Let’s take the example of music. The first elements of sound are given in nature, but only in the consciousness of man are they manifested in the light of intelligence. At this point man is able to elaborate the whole world of sounds, adapting to this processing also the material structures of the world – such as wood, animal and vegetable fibers, metals etc.
From all this elaboration come sound “creations” that previously did not exist and that are so real as to move entire masses of people and huge economic resources, for the “creation” of spaces suitable for the performance of musical works, of instruments, of schools of music, of means to allow huge groups of people to take advantage of the musical “reality” that has been “created”. All these visible and tangible effects, even from the economic point of view, are evidently caused by something real, and not from nothing! And the new tangible realities, constituted by the adaptation of natural materials for the construction of instruments, the sound effects obtained, both by the individual instruments, and by their whole, and the changes that, by reflection, they have on not only human behavior, but also animal, don’t they have something very similar to “procreation”?

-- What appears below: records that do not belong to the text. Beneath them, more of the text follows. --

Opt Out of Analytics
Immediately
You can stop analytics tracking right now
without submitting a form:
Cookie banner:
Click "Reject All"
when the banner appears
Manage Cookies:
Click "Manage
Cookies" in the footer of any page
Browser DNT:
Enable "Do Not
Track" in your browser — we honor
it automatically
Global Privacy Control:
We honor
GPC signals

Such observations from music can be transferred to the most diverse fields, such as medicine, architecture, agriculture, politics, military art, and of course the spiritual, charitable, and ingeniously operative creativity of religion.

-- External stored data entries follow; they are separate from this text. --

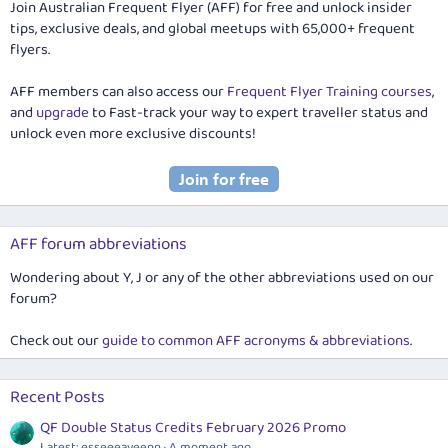
Join Australian Frequent Flyer (AFF) for free and unlock insider
tips, exclusive deals, and global meetups with 65,000+ frequent
flyers.
AFF members can also access our
Frequent Flyer Training courses
,
and
upgrade
to Fast-track your way to expert traveller status and
unlock even more exclusive discounts!
AFF forum abbreviations
Wondering about Y, J or any of the other abbreviations used on our
forum?
Check out our
guide to common AFF acronyms & abbreviations
.
Recent Posts
QF Double Status Credits February 2026 Promo
Latest: esseeeayeenn
A moment ago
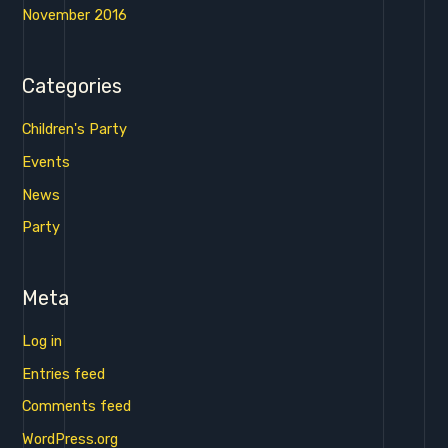
November 2016
Categories
Children's Party
Events
News
Party
Meta
Log in
Entries feed
Comments feed
WordPress.org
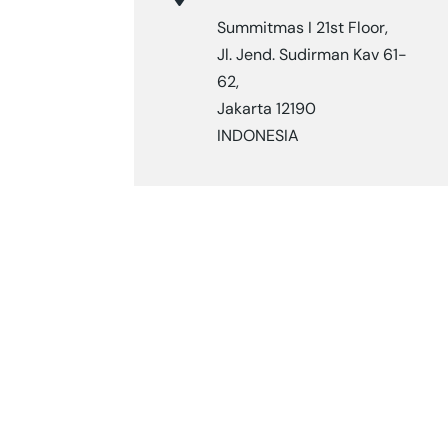
Summitmas I 21st Floor,
Jl. Jend. Sudirman Kav 61-
62,
Jakarta 12190
INDONESIA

By further enlarging our perspective, we can also extend to the unconscious natural world what manifests itself in conscious form in the human world. In fact, just as human procreation is preceded by the fecundity of the natural biological world, so the conscious intelligence of man presupposes the intelligible structure of nature, that is, the presence in nature of knowable forms. There is, therefore, a sort of continuity and connaturality between nature and human life, both at the biological level and at the level of intellectual consciousness.

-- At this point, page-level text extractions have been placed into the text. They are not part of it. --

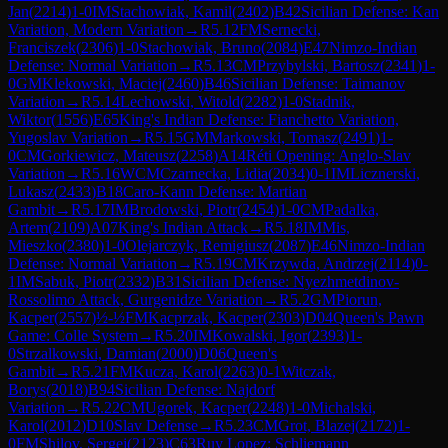
Jan
(
2214
)
1-0
IM
Stachowiak, Kamil
(
2402
)
B42
Sicilian Defense: Kan
Variation, Modern Variation
→
R
5.12
FM
Sernecki,
Franciszek
(
2306
)
1-0
Stachowiak, Bruno
(
2084
)
E47
Nimzo-Indian
Defense: Normal Variation
→
R
5.13
CM
Przybylski, Bartosz
(
2341
)
1-
0
GM
Klekowski, Maciej
(
2460
)
B46
Sicilian Defense: Taimanov
Variation
→
R
5.14
Lechowski, Witold
(
2282
)
1-0
Stadnik,
Wiktor
(
1556
)
E65
King's Indian Defense: Fianchetto Variation,
Yugoslav Variation
→
R
5.15
GM
Markowski, Tomasz
(
2491
)
1-
0
CM
Gorkiewicz, Mateusz
(
2258
)
A14
Réti Opening: Anglo-Slav
Variation
→
R
5.16
WCM
Czarnecka, Lidia
(
2034
)
0-1
IM
Licznerski,
Lukasz
(
2433
)
B18
Caro-Kann Defense: Martian
Gambit
→
R
5.17
IM
Brodowski, Piotr
(
2454
)
1-0
CM
Padalka,
Artem
(
2109
)
A07
King's Indian Attack
→
R
5.18
IM
Mis,
Mieszko
(
2380
)
1-0
Olejarczyk, Remigiusz
(
2087
)
E46
Nimzo-Indian
Defense: Normal Variation
→
R
5.19
CM
Krzywda, Andrzej
(
2114
)
0-
1
IM
Sabuk, Piotr
(
2332
)
B31
Sicilian Defense: Nyezhmetdinov-
Rossolimo Attack, Gurgenidze Variation
→
R
5.2
GM
Piorun,
Kacper
(
2557
)
½-½
FM
Kacprzak, Kacper
(
2303
)
D04
Queen's Pawn
Game: Colle System
→
R
5.20
IM
Kowalski, Igor
(
2393
)
1-
0
Strzalkowski, Damian
(
2000
)
D06
Queen's
Gambit
→
R
5.21
FM
Kucza, Karol
(
2263
)
0-1
Witczak,
Borys
(
2018
)
B94
Sicilian Defense: Najdorf
Variation
→
R
5.22
CM
Ugorek, Kacper
(
2248
)
1-0
Michalski,
Karol
(
2012
)
D10
Slav Defense
→
R
5.23
CM
Grot, Blazej
(
2172
)
1-
0
FM
Shilov, Sergej
(
2123
)
C63
Ruy Lopez: Schliemann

If we now return to the wisdom perspective of which we have discussed at length, we must see in nature the work of the Creator-Word, who “sows” in the still unconscious world the intelligible forms, which are a reflection of the divine Logos, as well as the “procreative” fruitfulness – at an unconscious level, and therefore of a lower degree than human procreation – reflecting its divine creative fruitfulness, in its turn the image of the Trinitarian procession.

All these “seeds of the Word” rise, in man, to the dimension of conscience and freedom.

And now we come to the crucial point of our reflection.

If there is continuity between the creation of nature and its assumption in human consciousness and between the animal unconscious lower procreation and the conscious procreation of man, there is continuity also at the energetic level between the energy created in nature, the “procreated” energy biologically in the animal world, the energy “recreated” by human intelligence through the assumption of natural forms in the new dimension of consciousness and the energy “procreated” by the conscious fecundity of man. But it’s not enough. We recall the metaphysical principle of the primacy of the act – in this case of the Pure Act -: to this ascending scale of “connaturality” in the field of energy, we must add a new higher step: the energy brought into the world by the birth of the divine Word himself in human nature, conceived by the work of the Holy Spirit in the womb of the Virgin Mary, and spread by him, through participation in his life, to all mankind.

The consequences of this wisdom view of the energy problem are immense. In fact, they will lead us to introduce into the deepest substance of the energy and economic problems those spiritual and moral dimensions that a short-sighted materialistic vision had programmatically excluded.